Chegamos ao final do século 20, atravessamos o portal para o 21 sem que as informações obtidas por Nostradamus em suas conversa com o futuro sobre 1999 se confirmassem. Também, segundo quem estudou a vida do francês que travava longos diálogos com o futuro, ele o fazia através de uma bacia d'água, o que convenhamos, é algo muito pouco sólido.  Mas já começamos o novo século com a notícia de que os maias, muito tempo atrás, também conversaram com o futuro sobre a vida de Deus e o mundo e este -o futuro- informou até a data em que ele -novamente o futuro- deixaria de existir e ser incomodado: 21 de dezembro de 2012. Ou 21.12.12. Ou mais místico ainda para os americanos, 12.21.12.  Resta-nos esperar.


A modernidade não extinguiu os intérpretes do futuro, pelo contrário ampliou-lhes a possibilidade, deslocando o eixo da tecnologia premonitória para os megabites e combinações binárias capazes de conversar com qualquer coisa. Hoje os oráculos estão mais para o guruweb, tarô on line, os mapas astrais computadorizados, os softwares de fluxo energético, os que prevêem o resultado da mega sena e outros atalhos misteriosos que só os insondáveis especialistas em TI aparentam reconhecer no desktop da vida. 

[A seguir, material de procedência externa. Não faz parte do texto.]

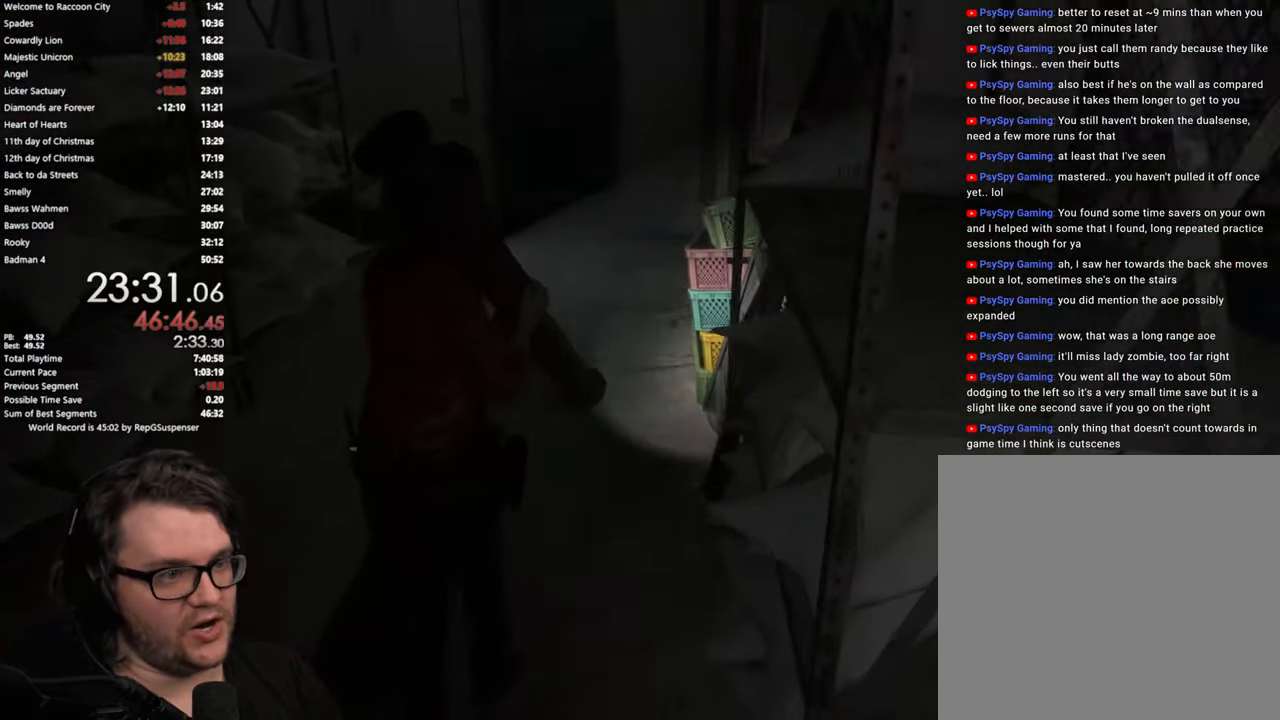
Gameplay with a controller (PlayStation layout); each line is a JSON object with the inputs held at the frame after it. "events" lists button and stick changes between this image and that frame as [ms after this image, input, new state], when the widget could be followed in between.
{"buttons": [], "left_stick": "up", "right_stick": "down", "events": [[401, "right_stick", "down"]]}
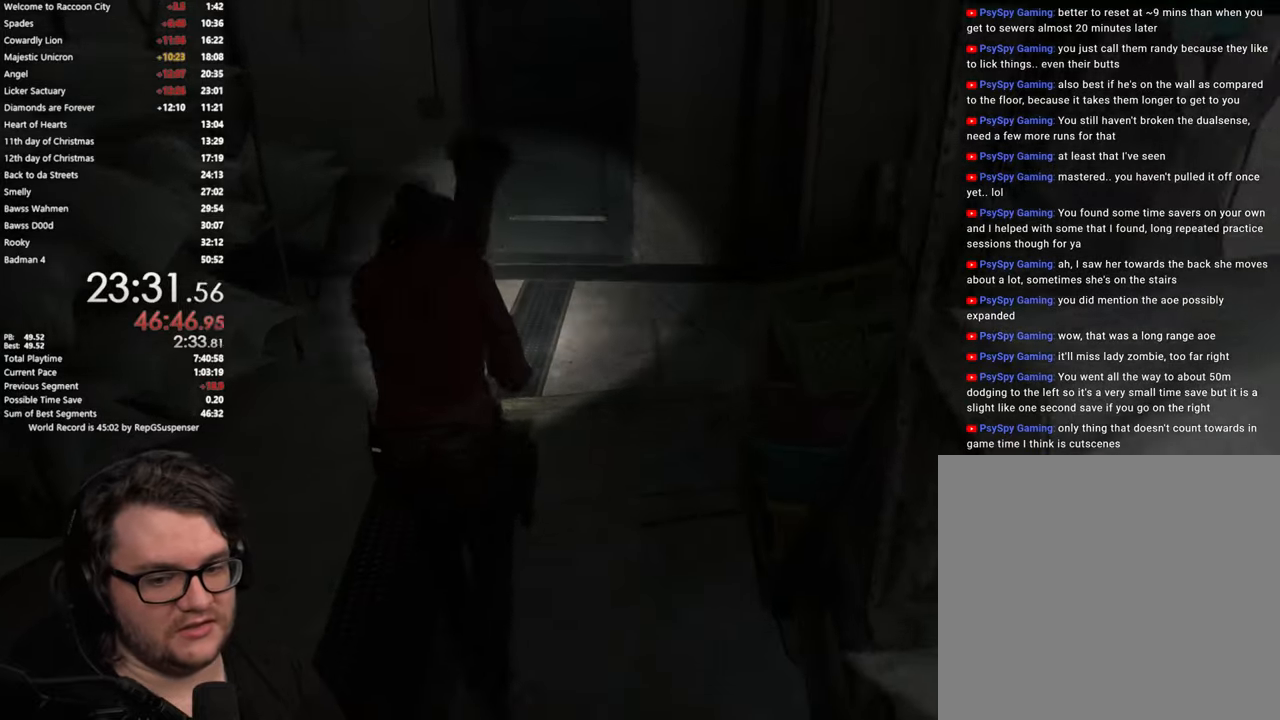
{"buttons": ["CROSS"], "left_stick": "up", "right_stick": "center", "events": [[83, "right_stick", "center"], [417, "CROSS", "down"]]}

Depois de tudo isso, mesmo sem ter muito interesse em futebol, mas diante de mais uma inevitável Copa do Mundo, ao tentar me informar um pouco sobre o evento, fiquei sabendo que a final do campeonato mundial será entre Brasil e Espanha, sendo que o time de Dunga (viram como já sei até o nome do técnico?) será derrotado por 3 a 1.


Isto foi dito pelo futuro, pessoalmente, a algum iluminado desenvolvedor de softwares e que através de um deles conseguiu obter a informação.  Com isto o mundo pode economizar uma fortuna, pois não é mais necessário realizar a Copa para saber qual a melhor seleção.


Não sei quem é mais chato, se esse pessoal que insiste em conversar com o futuro ou se ele próprio, que só pra se fazer de importante, de vez em quando passa informações a estes iluminados. Ainda bem que para tranqüilidade nossa, elas nunca são verdadeiras. Também mais ou menos como agora.